1 Nisan 2018 Pazar

TAVRI İNÂDÎ…


TAVRI İNÂDÎ…
-Mirim, Küfrü İnadî’yi bilirdik de bu Tavrı İnâdî ne iş?
-Kahya Efendi evet “Küfrü İnadi” diye bir deyim var. Her türlü açıklığa rağmen inanmayan demek…
-Mirim Açıklık ve İnanmak yan yana gelince imanın gücünü oluşturur; -amenna- bazen de imanın güçlüğünü…Dini konularda gaybe inanmak kolaydır da aleni açık olana inanmak zor olsa gerektir.
-Evet doğru… Açık aleni olana inanmak çok zordur; dini koularda… Bu tip inançsızlıklara KÜFRÜ İNADİ derler.  En güzel örneklerini Sahabe yaşamıştır. Sahabenin imanı onun için kıymetlidir. Zira evveliyatını bildikleri; öksüz-yetim, güvenilir ve adam gibi adam olmaktan başka, -derinlemesine- varlığı, mahareti olmayan, Abdülmuttalib’in torunu, Abdullah ve  Amine çiftinden doğan, Hatice’nin kocası işte(!) birisi çıkıyor ve nübüvvetini ilan ediyor. Ona inanmak kolay olmasa gerektir. Bize göre ne var; C. Hakk inanın, diyor inanıyoruz.
Gelelim TAVRİ İNADİ’YE.
İnat etmek, reddetmek, kabul etmemek bizim-biz insanların- en temel duygularımızdan birisi. Mesele; şayet bu temel duygumuzu doğru kullanırsak; iyilikte, hayırda, güzellikte kullanırsak, engellemelerine rağmen direnirsek bizi olgunlaştırır. Ana yolda sebat etmek, o yoldan sapmamak için kullanırsan bizi hidayete eriştirir. Amma güzele, doğruya  çağrıldığında inat edersen bil ki; nefsine yenilmiş ve yalnız kalmışsındır.
Genel de kelimeleri kullanır da kökeni içeriğini araştırmayız.
Tavır; yaklaşmak, etrafında dolaşmak, hiza, hal, durum anlamına geliyor.

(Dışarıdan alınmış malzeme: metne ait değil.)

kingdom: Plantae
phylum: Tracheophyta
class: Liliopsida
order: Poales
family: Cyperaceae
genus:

Güncel adı VİZYON…
İnat;  “anede” kökünden geliyor; savaşmak, uzaklaşmak, mücadele etmek, muhalefet etmek, kibirlenmek, bilerek hakkı kabul etmemek, -en esprili kısmı da- sürüden ayrılıp tek başına otlamak, anlamına geliyor.
-Mirim artık gerisini anlatmaya gerek kalmıyor bence.